## What is required
Repeat each entry exactly.

## Material for this task
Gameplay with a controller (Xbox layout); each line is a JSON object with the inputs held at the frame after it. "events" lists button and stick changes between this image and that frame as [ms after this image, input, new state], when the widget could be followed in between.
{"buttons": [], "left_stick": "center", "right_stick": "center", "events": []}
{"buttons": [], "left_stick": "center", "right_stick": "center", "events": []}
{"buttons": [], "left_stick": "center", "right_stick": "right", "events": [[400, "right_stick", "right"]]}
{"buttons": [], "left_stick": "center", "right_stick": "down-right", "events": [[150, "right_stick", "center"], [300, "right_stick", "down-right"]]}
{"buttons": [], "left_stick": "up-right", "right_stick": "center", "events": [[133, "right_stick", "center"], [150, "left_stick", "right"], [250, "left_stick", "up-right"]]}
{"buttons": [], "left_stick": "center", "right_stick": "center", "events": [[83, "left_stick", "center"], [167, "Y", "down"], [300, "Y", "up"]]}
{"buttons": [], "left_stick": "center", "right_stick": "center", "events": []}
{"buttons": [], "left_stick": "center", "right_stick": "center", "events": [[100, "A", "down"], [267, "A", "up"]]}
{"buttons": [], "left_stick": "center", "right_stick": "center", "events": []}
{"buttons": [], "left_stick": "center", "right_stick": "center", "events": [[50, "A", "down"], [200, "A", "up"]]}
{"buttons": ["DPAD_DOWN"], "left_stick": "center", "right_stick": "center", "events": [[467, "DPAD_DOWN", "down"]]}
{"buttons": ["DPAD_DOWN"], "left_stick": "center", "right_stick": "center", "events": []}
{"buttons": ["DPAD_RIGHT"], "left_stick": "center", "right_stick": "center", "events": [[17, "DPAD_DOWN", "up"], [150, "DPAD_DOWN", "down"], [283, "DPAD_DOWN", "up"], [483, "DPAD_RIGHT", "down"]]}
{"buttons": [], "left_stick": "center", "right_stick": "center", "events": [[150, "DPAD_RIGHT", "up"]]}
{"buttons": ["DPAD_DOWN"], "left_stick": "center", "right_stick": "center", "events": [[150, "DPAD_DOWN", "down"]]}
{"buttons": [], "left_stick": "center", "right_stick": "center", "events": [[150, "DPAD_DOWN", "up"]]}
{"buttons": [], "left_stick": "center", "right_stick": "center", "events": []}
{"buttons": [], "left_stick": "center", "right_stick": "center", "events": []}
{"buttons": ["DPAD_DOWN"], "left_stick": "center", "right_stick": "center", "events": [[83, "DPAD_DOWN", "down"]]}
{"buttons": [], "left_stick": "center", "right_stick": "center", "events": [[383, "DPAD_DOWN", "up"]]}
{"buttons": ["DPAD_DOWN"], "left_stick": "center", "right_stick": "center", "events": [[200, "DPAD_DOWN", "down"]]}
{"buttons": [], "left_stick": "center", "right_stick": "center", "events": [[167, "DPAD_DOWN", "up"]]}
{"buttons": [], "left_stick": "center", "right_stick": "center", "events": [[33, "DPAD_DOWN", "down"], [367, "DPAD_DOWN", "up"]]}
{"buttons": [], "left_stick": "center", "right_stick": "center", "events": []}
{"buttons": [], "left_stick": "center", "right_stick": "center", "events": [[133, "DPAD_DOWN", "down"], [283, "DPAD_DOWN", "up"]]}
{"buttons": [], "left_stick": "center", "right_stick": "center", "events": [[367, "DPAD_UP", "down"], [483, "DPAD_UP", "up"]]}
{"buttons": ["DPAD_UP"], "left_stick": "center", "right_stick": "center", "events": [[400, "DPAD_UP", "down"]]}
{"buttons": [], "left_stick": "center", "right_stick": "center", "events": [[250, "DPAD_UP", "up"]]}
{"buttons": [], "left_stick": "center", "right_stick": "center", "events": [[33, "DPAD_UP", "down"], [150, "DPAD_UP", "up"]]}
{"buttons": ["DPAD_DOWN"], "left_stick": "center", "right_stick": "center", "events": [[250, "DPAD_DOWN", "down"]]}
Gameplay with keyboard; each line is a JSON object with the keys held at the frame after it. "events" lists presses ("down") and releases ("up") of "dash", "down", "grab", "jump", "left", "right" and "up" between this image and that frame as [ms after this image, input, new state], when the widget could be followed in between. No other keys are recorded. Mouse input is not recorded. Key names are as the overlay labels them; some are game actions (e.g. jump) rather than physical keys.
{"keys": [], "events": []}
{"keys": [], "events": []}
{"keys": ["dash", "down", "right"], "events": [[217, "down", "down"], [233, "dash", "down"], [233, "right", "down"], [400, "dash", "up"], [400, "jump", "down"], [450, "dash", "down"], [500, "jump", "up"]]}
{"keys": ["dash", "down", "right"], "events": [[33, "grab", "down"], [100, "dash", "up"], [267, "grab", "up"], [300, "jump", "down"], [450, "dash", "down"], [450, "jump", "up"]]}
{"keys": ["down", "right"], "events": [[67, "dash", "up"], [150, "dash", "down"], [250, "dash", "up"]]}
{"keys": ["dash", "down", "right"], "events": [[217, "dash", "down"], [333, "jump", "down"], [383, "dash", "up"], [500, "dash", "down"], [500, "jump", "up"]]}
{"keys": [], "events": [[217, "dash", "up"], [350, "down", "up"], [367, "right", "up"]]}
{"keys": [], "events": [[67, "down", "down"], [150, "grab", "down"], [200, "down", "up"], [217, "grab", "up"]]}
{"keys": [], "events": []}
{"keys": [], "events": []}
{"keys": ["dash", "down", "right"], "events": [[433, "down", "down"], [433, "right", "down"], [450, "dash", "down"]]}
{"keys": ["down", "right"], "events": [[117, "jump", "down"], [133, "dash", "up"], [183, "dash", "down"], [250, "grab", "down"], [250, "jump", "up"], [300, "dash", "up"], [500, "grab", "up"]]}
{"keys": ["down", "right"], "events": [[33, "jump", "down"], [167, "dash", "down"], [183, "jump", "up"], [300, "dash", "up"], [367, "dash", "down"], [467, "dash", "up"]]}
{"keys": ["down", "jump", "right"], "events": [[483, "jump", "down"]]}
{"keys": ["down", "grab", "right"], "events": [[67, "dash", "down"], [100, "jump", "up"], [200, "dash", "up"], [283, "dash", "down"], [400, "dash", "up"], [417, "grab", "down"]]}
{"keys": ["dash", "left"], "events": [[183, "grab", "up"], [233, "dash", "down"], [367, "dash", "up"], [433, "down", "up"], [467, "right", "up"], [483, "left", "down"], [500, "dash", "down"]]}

## Task response
Gameplay with a controller (Xbox layout); each line is a JSON object with the inputs held at the frame after it. "events" lists button and stick changes between this image and that frame as [ms after this image, input, new state], when the widget could be followed in between.
{"buttons": [], "left_stick": "center", "right_stick": "center", "events": []}
{"buttons": [], "left_stick": "center", "right_stick": "center", "events": []}
{"buttons": [], "left_stick": "center", "right_stick": "right", "events": [[400, "right_stick", "right"]]}
{"buttons": [], "left_stick": "center", "right_stick": "down-right", "events": [[150, "right_stick", "center"], [300, "right_stick", "down-right"]]}
{"buttons": [], "left_stick": "up-right", "right_stick": "center", "events": [[133, "right_stick", "center"], [150, "left_stick", "right"], [250, "left_stick", "up-right"]]}
{"buttons": [], "left_stick": "center", "right_stick": "center", "events": [[83, "left_stick", "center"], [167, "Y", "down"], [300, "Y", "up"]]}
{"buttons": [], "left_stick": "center", "right_stick": "center", "events": []}
{"buttons": [], "left_stick": "center", "right_stick": "center", "events": [[100, "A", "down"], [267, "A", "up"]]}
{"buttons": [], "left_stick": "center", "right_stick": "center", "events": []}
{"buttons": [], "left_stick": "center", "right_stick": "center", "events": [[50, "A", "down"], [200, "A", "up"]]}
{"buttons": ["DPAD_DOWN"], "left_stick": "center", "right_stick": "center", "events": [[467, "DPAD_DOWN", "down"]]}
{"buttons": ["DPAD_DOWN"], "left_stick": "center", "right_stick": "center", "events": []}
{"buttons": ["DPAD_RIGHT"], "left_stick": "center", "right_stick": "center", "events": [[17, "DPAD_DOWN", "up"], [150, "DPAD_DOWN", "down"], [283, "DPAD_DOWN", "up"], [483, "DPAD_RIGHT", "down"]]}
{"buttons": [], "left_stick": "center", "right_stick": "center", "events": [[150, "DPAD_RIGHT", "up"]]}
{"buttons": ["DPAD_DOWN"], "left_stick": "center", "right_stick": "center", "events": [[150, "DPAD_DOWN", "down"]]}
{"buttons": [], "left_stick": "center", "right_stick": "center", "events": [[150, "DPAD_DOWN", "up"]]}
{"buttons": [], "left_stick": "center", "right_stick": "center", "events": []}
{"buttons": [], "left_stick": "center", "right_stick": "center", "events": []}
{"buttons": ["DPAD_DOWN"], "left_stick": "center", "right_stick": "center", "events": [[83, "DPAD_DOWN", "down"]]}
{"buttons": [], "left_stick": "center", "right_stick": "center", "events": [[383, "DPAD_DOWN", "up"]]}
{"buttons": ["DPAD_DOWN"], "left_stick": "center", "right_stick": "center", "events": [[200, "DPAD_DOWN", "down"]]}
{"buttons": [], "left_stick": "center", "right_stick": "center", "events": [[167, "DPAD_DOWN", "up"]]}
{"buttons": [], "left_stick": "center", "right_stick": "center", "events": [[33, "DPAD_DOWN", "down"], [367, "DPAD_DOWN", "up"]]}
{"buttons": [], "left_stick": "center", "right_stick": "center", "events": []}
{"buttons": [], "left_stick": "center", "right_stick": "center", "events": [[133, "DPAD_DOWN", "down"], [283, "DPAD_DOWN", "up"]]}
{"buttons": [], "left_stick": "center", "right_stick": "center", "events": [[367, "DPAD_UP", "down"], [483, "DPAD_UP", "up"]]}
{"buttons": ["DPAD_UP"], "left_stick": "center", "right_stick": "center", "events": [[400, "DPAD_UP", "down"]]}
{"buttons": [], "left_stick": "center", "right_stick": "center", "events": [[250, "DPAD_UP", "up"]]}
{"buttons": [], "left_stick": "center", "right_stick": "center", "events": [[33, "DPAD_UP", "down"], [150, "DPAD_UP", "up"]]}
{"buttons": ["DPAD_DOWN"], "left_stick": "center", "right_stick": "center", "events": [[250, "DPAD_DOWN", "down"]]}
Gameplay with keyboard; each line is a JSON object with the keys held at the frame after it. "events" lists presses ("down") and releases ("up") of "dash", "down", "grab", "jump", "left", "right" and "up" between this image and that frame as [ms after this image, input, new state], when the widget could be followed in between. No other keys are recorded. Mouse input is not recorded. Key names are as the overlay labels them; some are game actions (e.g. jump) rather than physical keys.
{"keys": [], "events": []}
{"keys": [], "events": []}
{"keys": ["dash", "down", "right"], "events": [[217, "down", "down"], [233, "dash", "down"], [233, "right", "down"], [400, "dash", "up"], [400, "jump", "down"], [450, "dash", "down"], [500, "jump", "up"]]}
{"keys": ["dash", "down", "right"], "events": [[33, "grab", "down"], [100, "dash", "up"], [267, "grab", "up"], [300, "jump", "down"], [450, "dash", "down"], [450, "jump", "up"]]}
{"keys": ["down", "right"], "events": [[67, "dash", "up"], [150, "dash", "down"], [250, "dash", "up"]]}
{"keys": ["dash", "down", "right"], "events": [[217, "dash", "down"], [333, "jump", "down"], [383, "dash", "up"], [500, "dash", "down"], [500, "jump", "up"]]}
{"keys": [], "events": [[217, "dash", "up"], [350, "down", "up"], [367, "right", "up"]]}
{"keys": [], "events": [[67, "down", "down"], [150, "grab", "down"], [200, "down", "up"], [217, "grab", "up"]]}
{"keys": [], "events": []}
{"keys": [], "events": []}
{"keys": ["dash", "down", "right"], "events": [[433, "down", "down"], [433, "right", "down"], [450, "dash", "down"]]}
{"keys": ["down", "right"], "events": [[117, "jump", "down"], [133, "dash", "up"], [183, "dash", "down"], [250, "grab", "down"], [250, "jump", "up"], [300, "dash", "up"], [500, "grab", "up"]]}
{"keys": ["down", "right"], "events": [[33, "jump", "down"], [167, "dash", "down"], [183, "jump", "up"], [300, "dash", "up"], [367, "dash", "down"], [467, "dash", "up"]]}
{"keys": ["down", "jump", "right"], "events": [[483, "jump", "down"]]}
{"keys": ["down", "grab", "right"], "events": [[67, "dash", "down"], [100, "jump", "up"], [200, "dash", "up"], [283, "dash", "down"], [400, "dash", "up"], [417, "grab", "down"]]}
{"keys": ["dash", "left"], "events": [[183, "grab", "up"], [233, "dash", "down"], [367, "dash", "up"], [433, "down", "up"], [467, "right", "up"], [483, "left", "down"], [500, "dash", "down"]]}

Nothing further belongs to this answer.